Personalised 3D Virtual Heart to Predict Risk of Cardiac Death
Thursday, May 12, 2016
Personalised 3D Virtual Heart
A study published in the journal Nature Communications states that scientists from Johns Hopkins University, US, have developed a new non-invasive and personalised 3D virtual heart tool to help doctors determine the risk of death of heart patients from life-threatening arrhythmia.
Arrhythmia is a condition which can cause sudden death of a person when electrical waves in the heart run amok.

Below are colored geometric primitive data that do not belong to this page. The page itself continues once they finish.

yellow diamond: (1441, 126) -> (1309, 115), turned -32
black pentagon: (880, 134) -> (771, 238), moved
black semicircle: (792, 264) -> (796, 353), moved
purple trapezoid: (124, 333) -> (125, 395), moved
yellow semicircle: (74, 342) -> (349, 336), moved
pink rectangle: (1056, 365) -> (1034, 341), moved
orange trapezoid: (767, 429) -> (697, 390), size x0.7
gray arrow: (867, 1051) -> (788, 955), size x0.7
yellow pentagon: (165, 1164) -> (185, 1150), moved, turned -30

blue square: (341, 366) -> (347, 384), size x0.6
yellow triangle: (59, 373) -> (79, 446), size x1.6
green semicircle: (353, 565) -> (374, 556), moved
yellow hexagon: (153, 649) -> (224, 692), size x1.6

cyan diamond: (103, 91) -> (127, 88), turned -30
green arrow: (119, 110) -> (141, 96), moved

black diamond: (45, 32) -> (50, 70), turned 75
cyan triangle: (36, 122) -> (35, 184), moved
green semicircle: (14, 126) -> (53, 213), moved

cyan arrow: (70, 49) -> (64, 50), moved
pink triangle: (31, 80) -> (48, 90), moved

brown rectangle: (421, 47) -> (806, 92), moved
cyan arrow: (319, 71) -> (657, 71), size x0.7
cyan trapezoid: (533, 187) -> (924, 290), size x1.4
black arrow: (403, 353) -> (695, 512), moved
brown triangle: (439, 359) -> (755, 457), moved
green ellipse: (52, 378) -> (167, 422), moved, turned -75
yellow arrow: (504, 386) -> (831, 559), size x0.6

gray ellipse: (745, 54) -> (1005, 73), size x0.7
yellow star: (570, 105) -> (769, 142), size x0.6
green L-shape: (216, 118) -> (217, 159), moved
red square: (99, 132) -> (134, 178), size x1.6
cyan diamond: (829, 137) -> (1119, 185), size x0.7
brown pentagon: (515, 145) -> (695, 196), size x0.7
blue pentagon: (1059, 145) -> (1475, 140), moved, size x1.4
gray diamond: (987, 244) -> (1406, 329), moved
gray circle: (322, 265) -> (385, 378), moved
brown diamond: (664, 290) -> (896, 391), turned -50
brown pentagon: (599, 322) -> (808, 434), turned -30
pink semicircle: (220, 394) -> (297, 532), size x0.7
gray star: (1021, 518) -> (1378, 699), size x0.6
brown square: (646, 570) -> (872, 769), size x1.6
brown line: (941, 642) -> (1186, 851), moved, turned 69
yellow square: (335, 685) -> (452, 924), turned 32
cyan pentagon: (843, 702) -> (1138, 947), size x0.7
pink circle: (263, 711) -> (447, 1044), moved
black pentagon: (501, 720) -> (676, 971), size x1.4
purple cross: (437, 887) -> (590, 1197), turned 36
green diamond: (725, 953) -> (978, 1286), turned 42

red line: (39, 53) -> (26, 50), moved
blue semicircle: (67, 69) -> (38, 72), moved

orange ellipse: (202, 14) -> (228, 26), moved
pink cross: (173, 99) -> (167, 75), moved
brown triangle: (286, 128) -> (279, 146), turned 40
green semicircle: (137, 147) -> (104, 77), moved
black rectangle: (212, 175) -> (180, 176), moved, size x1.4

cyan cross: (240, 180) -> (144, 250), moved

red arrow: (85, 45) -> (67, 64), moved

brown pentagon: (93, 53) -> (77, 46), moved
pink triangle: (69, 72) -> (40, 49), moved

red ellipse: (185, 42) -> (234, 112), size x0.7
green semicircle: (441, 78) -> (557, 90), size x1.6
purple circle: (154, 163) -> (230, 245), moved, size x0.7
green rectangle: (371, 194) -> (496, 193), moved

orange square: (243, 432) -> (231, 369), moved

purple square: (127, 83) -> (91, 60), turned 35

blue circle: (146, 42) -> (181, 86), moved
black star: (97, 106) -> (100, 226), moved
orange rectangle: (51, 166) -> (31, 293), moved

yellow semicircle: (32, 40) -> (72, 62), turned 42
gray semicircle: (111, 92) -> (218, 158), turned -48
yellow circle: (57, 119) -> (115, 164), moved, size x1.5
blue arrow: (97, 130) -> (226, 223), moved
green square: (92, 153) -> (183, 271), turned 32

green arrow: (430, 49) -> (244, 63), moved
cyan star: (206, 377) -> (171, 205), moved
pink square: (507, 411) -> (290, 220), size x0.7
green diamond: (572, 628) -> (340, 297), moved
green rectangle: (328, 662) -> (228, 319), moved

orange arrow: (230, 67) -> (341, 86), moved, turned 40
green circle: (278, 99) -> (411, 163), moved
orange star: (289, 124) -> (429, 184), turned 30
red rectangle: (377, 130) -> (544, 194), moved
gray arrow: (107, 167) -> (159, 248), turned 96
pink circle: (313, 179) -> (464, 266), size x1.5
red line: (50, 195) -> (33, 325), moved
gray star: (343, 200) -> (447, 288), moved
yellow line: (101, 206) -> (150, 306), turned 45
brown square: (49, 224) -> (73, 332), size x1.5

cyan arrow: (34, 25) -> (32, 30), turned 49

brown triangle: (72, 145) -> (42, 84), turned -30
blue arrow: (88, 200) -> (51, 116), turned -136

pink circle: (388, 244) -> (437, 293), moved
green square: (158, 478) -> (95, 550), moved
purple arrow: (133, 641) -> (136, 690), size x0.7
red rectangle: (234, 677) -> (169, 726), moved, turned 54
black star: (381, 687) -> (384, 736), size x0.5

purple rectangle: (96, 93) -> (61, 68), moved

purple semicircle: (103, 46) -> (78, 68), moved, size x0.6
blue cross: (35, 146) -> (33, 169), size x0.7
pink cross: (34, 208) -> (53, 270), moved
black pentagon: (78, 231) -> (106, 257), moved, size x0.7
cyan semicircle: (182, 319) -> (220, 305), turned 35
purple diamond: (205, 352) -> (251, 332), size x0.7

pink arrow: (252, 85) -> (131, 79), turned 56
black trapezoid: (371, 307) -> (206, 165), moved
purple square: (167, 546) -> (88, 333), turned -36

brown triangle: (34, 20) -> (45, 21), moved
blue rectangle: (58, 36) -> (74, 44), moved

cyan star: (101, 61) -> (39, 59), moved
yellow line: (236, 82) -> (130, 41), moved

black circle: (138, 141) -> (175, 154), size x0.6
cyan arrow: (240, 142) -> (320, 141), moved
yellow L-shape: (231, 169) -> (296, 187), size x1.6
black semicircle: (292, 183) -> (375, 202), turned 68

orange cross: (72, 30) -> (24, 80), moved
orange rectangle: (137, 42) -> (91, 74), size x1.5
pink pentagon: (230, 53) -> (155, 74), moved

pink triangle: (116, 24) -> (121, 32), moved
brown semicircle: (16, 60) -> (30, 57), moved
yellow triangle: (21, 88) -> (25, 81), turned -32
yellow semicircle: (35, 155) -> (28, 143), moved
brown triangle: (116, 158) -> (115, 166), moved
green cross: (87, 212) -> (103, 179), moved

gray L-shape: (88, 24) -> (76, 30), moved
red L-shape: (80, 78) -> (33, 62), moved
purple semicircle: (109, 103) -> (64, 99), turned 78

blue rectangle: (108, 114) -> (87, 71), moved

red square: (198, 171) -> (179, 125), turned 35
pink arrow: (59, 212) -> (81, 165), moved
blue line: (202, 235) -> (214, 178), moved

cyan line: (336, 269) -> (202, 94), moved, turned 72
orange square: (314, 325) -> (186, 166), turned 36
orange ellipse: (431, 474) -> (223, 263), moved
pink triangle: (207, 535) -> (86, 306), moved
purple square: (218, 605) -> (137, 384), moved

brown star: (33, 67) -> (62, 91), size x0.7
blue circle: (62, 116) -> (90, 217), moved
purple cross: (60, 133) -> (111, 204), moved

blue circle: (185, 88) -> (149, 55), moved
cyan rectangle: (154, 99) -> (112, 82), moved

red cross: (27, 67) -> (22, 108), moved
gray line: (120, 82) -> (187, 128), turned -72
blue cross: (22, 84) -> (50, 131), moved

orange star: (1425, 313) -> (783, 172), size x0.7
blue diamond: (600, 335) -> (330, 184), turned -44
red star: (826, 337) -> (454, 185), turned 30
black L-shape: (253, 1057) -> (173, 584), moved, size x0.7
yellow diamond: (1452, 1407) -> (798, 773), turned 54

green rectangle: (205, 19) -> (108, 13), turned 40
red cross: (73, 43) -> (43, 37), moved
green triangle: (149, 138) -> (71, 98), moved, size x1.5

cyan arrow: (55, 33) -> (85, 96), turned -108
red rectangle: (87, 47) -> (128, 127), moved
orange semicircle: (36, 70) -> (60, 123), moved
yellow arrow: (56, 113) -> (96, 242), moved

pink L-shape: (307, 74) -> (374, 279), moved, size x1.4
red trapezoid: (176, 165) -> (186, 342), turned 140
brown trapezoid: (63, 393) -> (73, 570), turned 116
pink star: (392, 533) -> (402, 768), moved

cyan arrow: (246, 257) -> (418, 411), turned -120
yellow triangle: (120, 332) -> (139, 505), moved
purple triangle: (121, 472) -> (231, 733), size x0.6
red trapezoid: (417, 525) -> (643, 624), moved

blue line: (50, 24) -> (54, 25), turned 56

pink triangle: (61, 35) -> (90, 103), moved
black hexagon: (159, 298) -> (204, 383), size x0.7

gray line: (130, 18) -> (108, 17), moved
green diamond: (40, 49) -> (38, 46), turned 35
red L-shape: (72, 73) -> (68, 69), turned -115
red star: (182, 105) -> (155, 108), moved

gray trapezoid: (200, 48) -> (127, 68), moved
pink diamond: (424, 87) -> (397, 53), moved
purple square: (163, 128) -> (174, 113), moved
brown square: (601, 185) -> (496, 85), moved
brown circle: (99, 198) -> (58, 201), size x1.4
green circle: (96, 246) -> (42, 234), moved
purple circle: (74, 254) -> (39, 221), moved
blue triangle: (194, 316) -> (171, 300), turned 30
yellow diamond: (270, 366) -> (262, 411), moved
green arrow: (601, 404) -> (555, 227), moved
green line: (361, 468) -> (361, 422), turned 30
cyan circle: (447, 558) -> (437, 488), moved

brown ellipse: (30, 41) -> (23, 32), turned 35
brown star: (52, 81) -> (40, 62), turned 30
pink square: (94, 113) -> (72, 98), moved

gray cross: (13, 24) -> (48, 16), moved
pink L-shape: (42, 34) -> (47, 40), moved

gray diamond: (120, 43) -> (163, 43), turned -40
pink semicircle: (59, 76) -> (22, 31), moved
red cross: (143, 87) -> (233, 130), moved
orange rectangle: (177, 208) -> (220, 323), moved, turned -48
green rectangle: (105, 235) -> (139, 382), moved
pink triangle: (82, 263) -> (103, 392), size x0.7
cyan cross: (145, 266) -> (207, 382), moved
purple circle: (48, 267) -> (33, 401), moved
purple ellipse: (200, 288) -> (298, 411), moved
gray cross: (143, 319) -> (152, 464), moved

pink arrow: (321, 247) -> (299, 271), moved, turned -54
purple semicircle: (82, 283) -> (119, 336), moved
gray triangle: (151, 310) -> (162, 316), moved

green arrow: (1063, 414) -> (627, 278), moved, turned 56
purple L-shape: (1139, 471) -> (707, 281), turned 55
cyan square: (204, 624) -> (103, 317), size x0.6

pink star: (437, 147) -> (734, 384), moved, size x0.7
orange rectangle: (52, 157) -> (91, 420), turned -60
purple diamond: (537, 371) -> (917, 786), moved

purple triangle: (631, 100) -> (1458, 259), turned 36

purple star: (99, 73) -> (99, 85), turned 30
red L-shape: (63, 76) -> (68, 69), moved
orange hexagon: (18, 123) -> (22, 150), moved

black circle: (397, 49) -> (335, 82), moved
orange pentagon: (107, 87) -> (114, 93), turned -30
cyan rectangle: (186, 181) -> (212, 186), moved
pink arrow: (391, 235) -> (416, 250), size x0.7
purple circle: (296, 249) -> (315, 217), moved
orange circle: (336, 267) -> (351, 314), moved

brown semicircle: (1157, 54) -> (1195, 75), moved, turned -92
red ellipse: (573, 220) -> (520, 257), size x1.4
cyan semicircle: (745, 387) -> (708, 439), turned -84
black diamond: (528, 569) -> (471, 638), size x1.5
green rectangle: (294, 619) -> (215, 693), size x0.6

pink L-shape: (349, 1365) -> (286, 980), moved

In order to ward off the risk of arrhythmia, doctors at present implant a small defibrillator that senses the onset of arrhythmia and pushes the heart back to normal rhythm. However, it is difficult to decide which heart patients actually need the invasive and costly defibrillator. “Our virtual heart test significantly outperformed several existing clinical metrics in predicting future arrhythmic events. This non-invasive and personalised virtual heart-risk assessment could help prevent sudden cardiac deaths and allow patients who are not at risk to avoid unnecessary defibrillator implantations,” said Natalia Trayanova from the Johns Hopkins University.
Scientists’ virtual heart test included records of magnetic resonance imaging (MRI) of heart attack survivors who face the threat of deadly arrhythmias. These records were used to build patient-specific digital replicas of the damaged heart. With the help of computer-modelling techniques, the geometrical replica of each patient’s heart was brought to life by incorporating representations of the electrical processes in the cardiac cells and communication among cells. Forty one heart patients were part of this study.